Besides, for Naravane to rewrite his orders unilaterally would only allow further distancing of the regime from escalatory outcomes. Since escalation would necessarily involve other resources as the air force, it was not a decision that Naravane could have arbitrarily wrested. What was the role of regime-favourite General Rawat, then Chief of Defence Staff, is not covered by posthumously published hagiographies.

Finally, the effect of orders to be non-provocative was in the tamest of options being exercised: occupying un-held heights in our own territory. If the troops could take the ridgeline, surely they could have rolled down on the other side too, where a strategic prize lay: Rodok. Alternatively, the military could have recaptured grabbed land, in an albeit-delayed riposte.

It is clear that to the political level the mobilisation was intended as a rerun of Op Parakram: a post-facto hustle-bustle touted as succeeding in deterring the Chinese. To its eternal credit, the late-August not-quite-politically-blessed feat-of-arms was the army’s bid to retrieve reputational costs.

Accountability, anyone?

What accounts such over-weening strategic restraint and taciturnity on part of the regime, that otherwise luxuriates in both on the other, western, front?

The answer is at the grand strategic and political levels.

At the former level, we have two points made by minister Jaishankar to go on. Jaishankar had earlier clarified the regime’s grand strategy, saying, “Look, they (China) are the bigger economy. What am I going to do? As a smaller economy, I am going to pick up a fight with the bigger economy? It is not a question of being reactionary, it’s a question of common sense….” Perhaps Jaishankar schooled the prime minister on his ‘war is history’ thesis.
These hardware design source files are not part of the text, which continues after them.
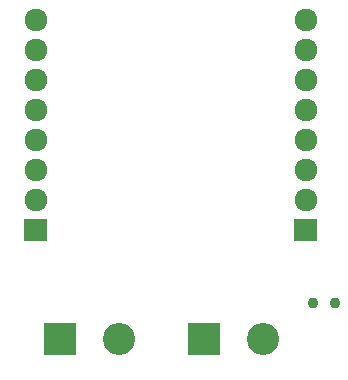
<source format=gbs>
G04 #@! TF.GenerationSoftware,KiCad,Pcbnew,(5.1.9)-1*
G04 #@! TF.CreationDate,2021-07-08T21:32:50+02:00*
G04 #@! TF.ProjectId,OpenThermMonitorTwomes,4f70656e-5468-4657-926d-4d6f6e69746f,rev?*
G04 #@! TF.SameCoordinates,Original*
G04 #@! TF.FileFunction,Soldermask,Bot*
G04 #@! TF.FilePolarity,Negative*
%FSLAX46Y46*%
G04 Gerber Fmt 4.6, Leading zero omitted, Abs format (unit mm)*
G04 Created by KiCad (PCBNEW (5.1.9)-1) date 2021-07-08 21:32:50*
%MOMM*%
%LPD*%
G01*
G04 APERTURE LIST*
%ADD10C,0.920000*%
%ADD11C,2.720000*%
%ADD12O,1.920000X1.920000*%
G04 APERTURE END LIST*
D10*
X150992000Y-109728000D03*
X152792000Y-109728000D03*
G36*
G01*
X140372000Y-114076000D02*
X140372000Y-111476000D01*
G75*
G02*
X140432000Y-111416000I60000J0D01*
G01*
X143032000Y-111416000D01*
G75*
G02*
X143092000Y-111476000I0J-60000D01*
G01*
X143092000Y-114076000D01*
G75*
G02*
X143032000Y-114136000I-60000J0D01*
G01*
X140432000Y-114136000D01*
G75*
G02*
X140372000Y-114076000I0J60000D01*
G01*
G37*
D11*
X146732000Y-112776000D03*
X134540000Y-112776000D03*
G36*
G01*
X128180000Y-114076000D02*
X128180000Y-111476000D01*
G75*
G02*
X128240000Y-111416000I60000J0D01*
G01*
X130840000Y-111416000D01*
G75*
G02*
X130900000Y-111476000I0J-60000D01*
G01*
X130900000Y-114076000D01*
G75*
G02*
X130840000Y-114136000I-60000J0D01*
G01*
X128240000Y-114136000D01*
G75*
G02*
X128180000Y-114076000I0J60000D01*
G01*
G37*
G36*
G01*
X128450000Y-102669000D02*
X128450000Y-104469000D01*
G75*
G02*
X128390000Y-104529000I-60000J0D01*
G01*
X126590000Y-104529000D01*
G75*
G02*
X126530000Y-104469000I0J60000D01*
G01*
X126530000Y-102669000D01*
G75*
G02*
X126590000Y-102609000I60000J0D01*
G01*
X128390000Y-102609000D01*
G75*
G02*
X128450000Y-102669000I0J-60000D01*
G01*
G37*
D12*
X127490000Y-101029000D03*
X127490000Y-98489000D03*
X127490000Y-95949000D03*
X127490000Y-93409000D03*
X127490000Y-90869000D03*
X127490000Y-88329000D03*
X127490000Y-85789000D03*
G36*
G01*
X151310000Y-102669000D02*
X151310000Y-104469000D01*
G75*
G02*
X151250000Y-104529000I-60000J0D01*
G01*
X149450000Y-104529000D01*
G75*
G02*
X149390000Y-104469000I0J60000D01*
G01*
X149390000Y-102669000D01*
G75*
G02*
X149450000Y-102609000I60000J0D01*
G01*
X151250000Y-102609000D01*
G75*
G02*
X151310000Y-102669000I0J-60000D01*
G01*
G37*
X150350000Y-101029000D03*
X150350000Y-98489000D03*
X150350000Y-95949000D03*
X150350000Y-93409000D03*
X150350000Y-90869000D03*
X150350000Y-88329000D03*
X150350000Y-85789000D03*
M02*

</source>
The second is quoted by Naravane: “The longer the talks draw out, the better, as the positions we now hold become semi-permanent and in time, it will become the “new status quo”... We should be prepared to continue with our forward deployment not only for this winter but for as long as it takes, even years, if necessary… (p. 308, italics added)”

Naravane cites Jaishankar as standing against ‘partial solutions’ and for ‘principled positions’ in the military-to-military talks (p. 306). Clearly, this makes for unending talks.

Taken together, the regime is shown up as determined not to take up cudgels with China, citing power differentials. Sushant Singh, who brought Naravane’s perspective back into the reckoning, argues that the power differential is unlikely to be narrowed. So what’s the purpose of a ‘new status quo’?

The answer is necessarily to be probed for at the political level. The primacy of the regime’s political project keeps the regime from taking on the Chinese. It cannot afford a diversion, leave alone a defeat. Such prioritisation obviously cannot be put down in writing in an NSS.

Further and more importantly, what differentiates this regime from preceding governments is that it cannot possibly say out loud (as yet) what the ingredients of a chapeau for any NSS are - its vision and aims. Doing so would place any such NSS afoul of Constitutional accountability. Thus, for the regime, not having an NSS helps it duck accountability in a far more significant way.